There Is No Silver Bullet

Mitchell Sinclair
3 min readOct 21, 2020

People who pursue a career in technology tend to come from diverse backgrounds, but they do tend to have a common personality feature. They are a hammer in search of a nail. Those of us who make this our life’s passion love to find problems and solve them. As such, we tend to love it when we come across things that solve problems for us. However, we can tend to go a little overboard when we find something that we love. Then suddenly the industry is aroar with “The Next Big Thing”. However, I think the industry has taught us that there is no silver bullet. Let’s just look at two examples, one from a few decades ago, and one from more recently.

Object-oriented programming (oop) was once considered one of these “Next Big Things,” and by all accounts, it was. It has become one of the industry standards that, like it or not, will be around for quite a long time. However, if we remember back to the time when it was first coming around, then we see a time where oop was going to save us from all of our woes. Oop was supposed to erase spaghetti code, make refactoring easier, and make it easier to reason about programs. But as we can see today, code can still become jumbled, internal coupling is still a thing, and programs are still as convoluted as ever. Not only does industry experience tell us this, but we know from resources from the time. We see from the advent of UML, best-practices around oop, and “OOP Gurus” that it has been a bungle from the start. While it gives us another tool in our tool-belt, programming still requires good engineering and a steady mind. It didn’t solve any problems, just gave a tool that works when applied to certain projects and not to others.

We also see this with the modern architectural trend of micro-services.

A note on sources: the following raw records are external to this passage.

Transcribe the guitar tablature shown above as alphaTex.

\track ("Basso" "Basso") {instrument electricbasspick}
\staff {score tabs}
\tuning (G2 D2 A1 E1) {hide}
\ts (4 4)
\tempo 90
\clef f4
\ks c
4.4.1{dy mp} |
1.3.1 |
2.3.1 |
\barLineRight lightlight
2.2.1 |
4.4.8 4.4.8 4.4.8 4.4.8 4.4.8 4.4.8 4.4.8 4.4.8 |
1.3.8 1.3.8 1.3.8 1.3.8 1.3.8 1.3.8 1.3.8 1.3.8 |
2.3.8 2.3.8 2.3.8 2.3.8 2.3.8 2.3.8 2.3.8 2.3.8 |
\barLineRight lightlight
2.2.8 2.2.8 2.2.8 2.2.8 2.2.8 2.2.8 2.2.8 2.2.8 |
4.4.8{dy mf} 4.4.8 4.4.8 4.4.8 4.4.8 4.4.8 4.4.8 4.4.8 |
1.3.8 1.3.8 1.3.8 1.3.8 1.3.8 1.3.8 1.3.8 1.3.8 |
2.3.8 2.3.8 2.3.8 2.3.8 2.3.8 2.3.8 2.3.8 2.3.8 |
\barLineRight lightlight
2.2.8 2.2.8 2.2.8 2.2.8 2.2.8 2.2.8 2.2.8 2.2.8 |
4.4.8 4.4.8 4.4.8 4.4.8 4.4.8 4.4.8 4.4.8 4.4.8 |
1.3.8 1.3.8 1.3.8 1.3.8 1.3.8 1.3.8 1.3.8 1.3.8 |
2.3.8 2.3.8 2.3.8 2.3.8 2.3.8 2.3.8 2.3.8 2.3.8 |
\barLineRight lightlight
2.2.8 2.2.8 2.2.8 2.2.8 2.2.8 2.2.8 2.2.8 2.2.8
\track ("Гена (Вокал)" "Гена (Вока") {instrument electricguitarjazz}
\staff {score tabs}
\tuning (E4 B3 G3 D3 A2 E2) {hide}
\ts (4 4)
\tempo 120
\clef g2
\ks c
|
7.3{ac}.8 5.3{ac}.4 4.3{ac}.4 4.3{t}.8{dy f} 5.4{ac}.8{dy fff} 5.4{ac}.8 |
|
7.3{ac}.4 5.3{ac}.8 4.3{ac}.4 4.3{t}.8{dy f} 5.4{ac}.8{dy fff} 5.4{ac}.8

This is an architecture that when applied to your project modularizes parts, gives a standard communication method, makes refactoring easier, makes the application scalable, and helps to eliminate the learning curve to new engineers on projects (I feel like I’m hearing some echos here). But again, we see that this is not a silver bullet. While it promises many things, the realities of micro-services are that they are very well equipped to handle certain types of applications, but not others. And getting this wrong upfront can lead to a lot of headaches down the road. Things like performance issues, bungled api docs with confusing interfaces, and the impossibility of keeping dependencies straight so that you can actually test locally in some reasonable capacity. Micro-services were supposed to help to solve our backend woes, but again we see that it is mearly another tool in our tool belt.

Now I know that I am probably preaching to the choir. Many engineers already know this. But especially to young engineers and fanatics out there. Just remember that while new technologies are interesting and help us solve certain problems, they are not the be-all end-all for every problem out there. And to nosey project managers, how about you leave design decisions to your professional staff.